The man in charge of city public works in Napa for a decade is off duty after an unknown complaint lodged by an employee, according to an internal memorandum.
Jacques LaRochelle, who has directed the Public Works department since 2008, is “away from the office” and his deputy Eric Whan will lead the department for the time being, interim City Manager Steve Potter wrote in an email sent to city workers Friday evening.
Late Tuesday, Potter confirmed LaRochelle’s absence and said it stems from “an allegation (into him) we are looking into,” without giving details. His return date is uncertain.
Potter’s Friday memo also announced the upcoming departure of Peter Pirnejad, whom Napa appointed assistant city manager in February. The newly created position placed him in charge of key city projects including the four-story city hall and police station envisioned for downtown First Street. “We have decided that now is a good time for a transition,” wrote Potter about the exit, which he said followed a Thursday discussion between the two men “about the direction of the City.”
After a transition period of one to two months, Pirnejad will remain available as a consultant to the city, Potter said Tuesday.
A message and email left for LaRochelle were not returned by 5:45 p.m. Tuesday.
Reached by telephone Tuesday morning, Pirnejad declined to speak about his job status, calling it “a personnel matter.”
City Council members Peter Mott, Jim Krider and Doris Gentry declined to speak about the reasons for Pirnejad’s exit or for LaRochelle’s leave, although Gentry, speaking earlier Tuesday, described the public works head as simply being “on pause” and expected him to return.

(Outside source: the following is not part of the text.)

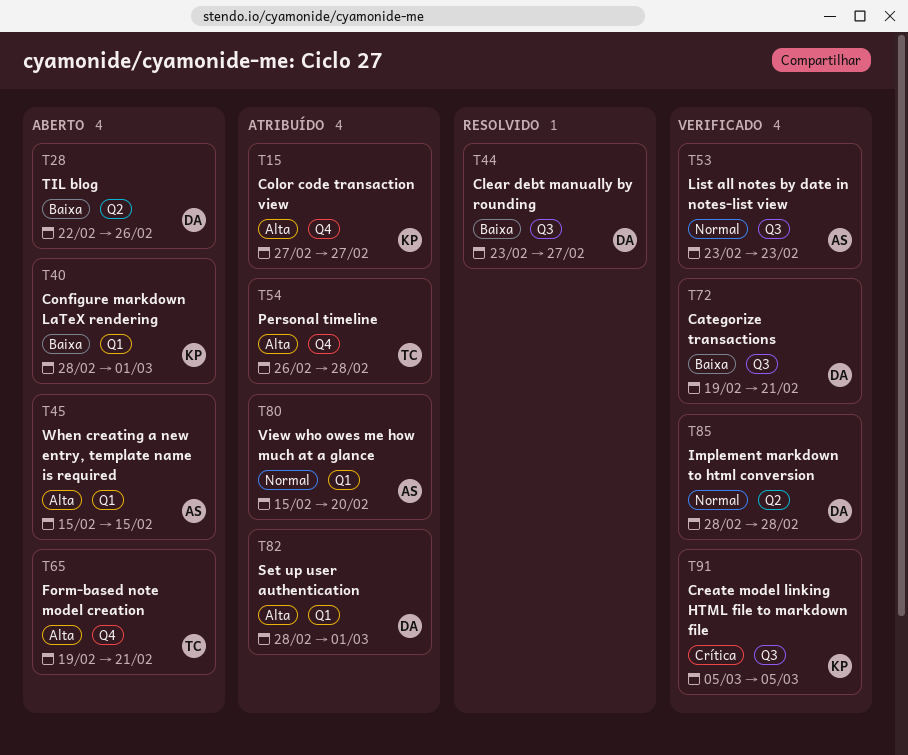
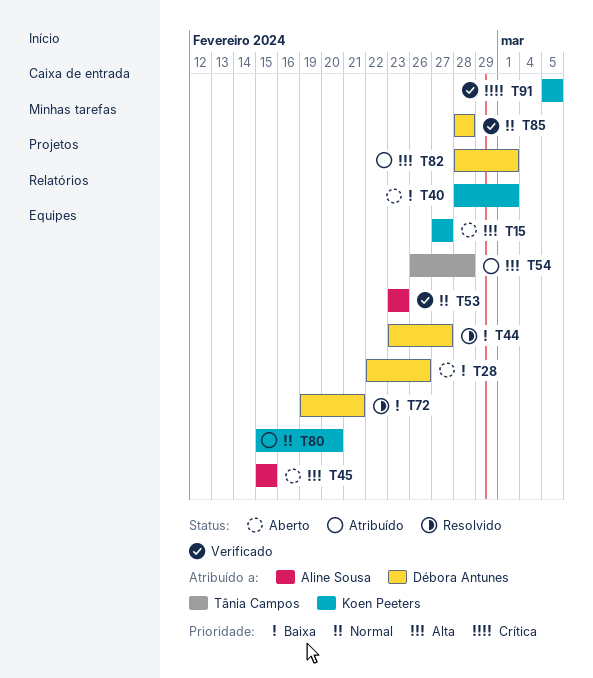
T15, status: Atribuído -> Aberto
T65: present -> none
T72, status: Verificado -> Resolvido
T80, owner: Aline Sousa -> Koen Peeters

Calls to Mayor Jill Techel and Councilmember Scott Sedgley were not immediately returned. Sedgley and Gentry were traveling to Long Beach to represent Napa at a conference of the League of California Cities this week.
The Public Works department LaRochelle has directed for the past decade includes a maintenance operations wing whose chief Jefferson Folks retired July 30, after an email under the name Napa Watch Group alleged a pattern of bullying, intimidation, and sexually and racially offensive remarks at the city corporation yard he directed. An outside company hired by Napa has started investigating Folks’ workplace behavior and is expected to interview city staff members during the inquiry, a representative for Service Employees International Union Local 1021 said in August.
Pirnejad, a land-use specialist and public administrator for two decades, came to Napa to fill a newly created city post with wide oversight of both public works and development matters. His duties included keeping on track major city improvements such as the downtown civic center – which would unify city departments and create a nearby housing-retail-hotel complex at an estimated cost of $121 million – as well as improving the public parking system and guiding the Napa Pipe community south of town.
According to Potter’s message to staff members, Nancy Weiss, Napa’s former assistant city manager, will return as a contract worker to direct planning of the civic center, which is scheduled to break ground next year.
The downtown city hall project championed by Pirnejad has aimed at unifying city functions in one location on First Street, while converting Napa’s existing City Hall and police block on Second Street into a mixed-use development whose tax revenues would help cover the construction bonds. However, opposition has arisen in recent months from those questioning the plan’s cost and complexity, and some candidates in this November’s City Council election have called on Napa to suspend planning to look at other possible sites, perhaps for separate police and civic buildings.